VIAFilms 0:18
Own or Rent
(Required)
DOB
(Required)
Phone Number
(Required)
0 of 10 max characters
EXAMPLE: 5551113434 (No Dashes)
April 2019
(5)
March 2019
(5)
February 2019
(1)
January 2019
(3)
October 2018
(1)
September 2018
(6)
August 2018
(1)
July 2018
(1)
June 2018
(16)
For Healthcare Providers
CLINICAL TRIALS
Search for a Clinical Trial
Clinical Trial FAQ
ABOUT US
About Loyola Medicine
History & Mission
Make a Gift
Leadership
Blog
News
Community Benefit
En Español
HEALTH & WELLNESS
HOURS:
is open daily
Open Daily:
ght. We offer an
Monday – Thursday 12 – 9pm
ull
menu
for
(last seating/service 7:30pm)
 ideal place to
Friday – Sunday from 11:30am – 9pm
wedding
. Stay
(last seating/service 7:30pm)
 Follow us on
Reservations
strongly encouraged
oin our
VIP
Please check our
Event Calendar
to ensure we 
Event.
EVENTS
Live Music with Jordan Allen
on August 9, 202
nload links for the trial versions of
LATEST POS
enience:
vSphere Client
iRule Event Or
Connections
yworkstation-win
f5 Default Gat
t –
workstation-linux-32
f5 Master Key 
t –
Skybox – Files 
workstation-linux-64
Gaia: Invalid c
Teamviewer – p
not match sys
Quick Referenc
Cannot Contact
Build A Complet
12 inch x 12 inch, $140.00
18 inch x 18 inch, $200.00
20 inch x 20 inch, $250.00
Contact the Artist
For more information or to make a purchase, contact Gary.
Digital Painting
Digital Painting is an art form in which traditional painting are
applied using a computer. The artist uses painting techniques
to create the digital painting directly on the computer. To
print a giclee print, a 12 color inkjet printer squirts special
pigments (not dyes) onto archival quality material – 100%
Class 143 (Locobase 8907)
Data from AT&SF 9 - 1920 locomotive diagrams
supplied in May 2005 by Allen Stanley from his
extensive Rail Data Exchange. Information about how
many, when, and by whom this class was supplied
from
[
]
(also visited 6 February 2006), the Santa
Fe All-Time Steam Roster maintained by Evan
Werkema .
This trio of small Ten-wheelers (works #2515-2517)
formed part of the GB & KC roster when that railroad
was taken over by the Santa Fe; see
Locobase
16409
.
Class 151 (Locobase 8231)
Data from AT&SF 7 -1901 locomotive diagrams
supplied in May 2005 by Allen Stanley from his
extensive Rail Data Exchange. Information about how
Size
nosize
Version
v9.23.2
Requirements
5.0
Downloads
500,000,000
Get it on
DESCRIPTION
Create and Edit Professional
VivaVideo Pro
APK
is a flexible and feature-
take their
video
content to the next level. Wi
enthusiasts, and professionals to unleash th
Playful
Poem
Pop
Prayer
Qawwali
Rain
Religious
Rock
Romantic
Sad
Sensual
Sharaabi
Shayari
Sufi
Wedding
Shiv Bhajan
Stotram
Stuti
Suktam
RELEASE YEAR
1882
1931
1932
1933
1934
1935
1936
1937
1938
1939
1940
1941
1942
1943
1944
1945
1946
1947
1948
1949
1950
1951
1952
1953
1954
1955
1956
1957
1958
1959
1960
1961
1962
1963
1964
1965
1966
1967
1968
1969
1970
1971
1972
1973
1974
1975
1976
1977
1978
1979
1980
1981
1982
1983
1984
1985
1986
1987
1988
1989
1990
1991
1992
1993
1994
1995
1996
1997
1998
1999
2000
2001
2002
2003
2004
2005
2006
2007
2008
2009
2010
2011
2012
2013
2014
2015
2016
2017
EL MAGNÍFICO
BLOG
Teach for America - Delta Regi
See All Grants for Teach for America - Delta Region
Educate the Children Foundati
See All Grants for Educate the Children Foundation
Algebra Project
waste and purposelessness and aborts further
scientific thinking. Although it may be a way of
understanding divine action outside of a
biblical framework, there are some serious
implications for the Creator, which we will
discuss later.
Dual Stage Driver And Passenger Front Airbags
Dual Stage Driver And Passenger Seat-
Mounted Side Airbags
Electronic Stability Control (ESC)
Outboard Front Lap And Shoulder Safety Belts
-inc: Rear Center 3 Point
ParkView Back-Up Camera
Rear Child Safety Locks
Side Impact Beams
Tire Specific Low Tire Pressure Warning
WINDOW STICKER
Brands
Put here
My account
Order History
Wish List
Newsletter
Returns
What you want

### What you have to do
Transcribe every one of the lines above word for word, keeping their original order and line breaks.

### Your solution
VIAFilms 0:18
Own or Rent
(Required)
DOB
(Required)
Phone Number
(Required)
0 of 10 max characters
EXAMPLE: 5551113434 (No Dashes)
April 2019
(5)
March 2019
(5)
February 2019
(1)
January 2019
(3)
October 2018
(1)
September 2018
(6)
August 2018
(1)
July 2018
(1)
June 2018
(16)
For Healthcare Providers
CLINICAL TRIALS
Search for a Clinical Trial
Clinical Trial FAQ
ABOUT US
About Loyola Medicine
History & Mission
Make a Gift
Leadership
Blog
News
Community Benefit
En Español
HEALTH & WELLNESS
HOURS:
is open daily
Open Daily:
ght. We offer an
Monday – Thursday 12 – 9pm
ull
menu
for
(last seating/service 7:30pm)
 ideal place to
Friday – Sunday from 11:30am – 9pm
wedding
. Stay
(last seating/service 7:30pm)
 Follow us on
Reservations
strongly encouraged
oin our
VIP
Please check our
Event Calendar
to ensure we 
Event.
EVENTS
Live Music with Jordan Allen
on August 9, 202
nload links for the trial versions of
LATEST POS
enience:
vSphere Client
iRule Event Or
Connections
yworkstation-win
f5 Default Gat
t –
workstation-linux-32
f5 Master Key 
t –
Skybox – Files 
workstation-linux-64
Gaia: Invalid c
Teamviewer – p
not match sys
Quick Referenc
Cannot Contact
Build A Complet
12 inch x 12 inch, $140.00
18 inch x 18 inch, $200.00
20 inch x 20 inch, $250.00
Contact the Artist
For more information or to make a purchase, contact Gary.
Digital Painting
Digital Painting is an art form in which traditional painting are
applied using a computer. The artist uses painting techniques
to create the digital painting directly on the computer. To
print a giclee print, a 12 color inkjet printer squirts special
pigments (not dyes) onto archival quality material – 100%
Class 143 (Locobase 8907)
Data from AT&SF 9 - 1920 locomotive diagrams
supplied in May 2005 by Allen Stanley from his
extensive Rail Data Exchange. Information about how
many, when, and by whom this class was supplied
from
[
]
(also visited 6 February 2006), the Santa
Fe All-Time Steam Roster maintained by Evan
Werkema .
This trio of small Ten-wheelers (works #2515-2517)
formed part of the GB & KC roster when that railroad
was taken over by the Santa Fe; see
Locobase
16409
.
Class 151 (Locobase 8231)
Data from AT&SF 7 -1901 locomotive diagrams
supplied in May 2005 by Allen Stanley from his
extensive Rail Data Exchange. Information about how
Size
nosize
Version
v9.23.2
Requirements
5.0
Downloads
500,000,000
Get it on
DESCRIPTION
Create and Edit Professional
VivaVideo Pro
APK
is a flexible and feature-
take their
video
content to the next level. Wi
enthusiasts, and professionals to unleash th
Playful
Poem
Pop
Prayer
Qawwali
Rain
Religious
Rock
Romantic
Sad
Sensual
Sharaabi
Shayari
Sufi
Wedding
Shiv Bhajan
Stotram
Stuti
Suktam
RELEASE YEAR
1882
1931
1932
1933
1934
1935
1936
1937
1938
1939
1940
1941
1942
1943
1944
1945
1946
1947
1948
1949
1950
1951
1952
1953
1954
1955
1956
1957
1958
1959
1960
1961
1962
1963
1964
1965
1966
1967
1968
1969
1970
1971
1972
1973
1974
1975
1976
1977
1978
1979
1980
1981
1982
1983
1984
1985
1986
1987
1988
1989
1990
1991
1992
1993
1994
1995
1996
1997
1998
1999
2000
2001
2002
2003
2004
2005
2006
2007
2008
2009
2010
2011
2012
2013
2014
2015
2016
2017
EL MAGNÍFICO
BLOG
Teach for America - Delta Regi
See All Grants for Teach for America - Delta Region
Educate the Children Foundati
See All Grants for Educate the Children Foundation
Algebra Project
waste and purposelessness and aborts further
scientific thinking. Although it may be a way of
understanding divine action outside of a
biblical framework, there are some serious
implications for the Creator, which we will
discuss later.
Dual Stage Driver And Passenger Front Airbags
Dual Stage Driver And Passenger Seat-
Mounted Side Airbags
Electronic Stability Control (ESC)
Outboard Front Lap And Shoulder Safety Belts
-inc: Rear Center 3 Point
ParkView Back-Up Camera
Rear Child Safety Locks
Side Impact Beams
Tire Specific Low Tire Pressure Warning
WINDOW STICKER
Brands
Put here
My account
Order History
Wish List
Newsletter
Returns
What you want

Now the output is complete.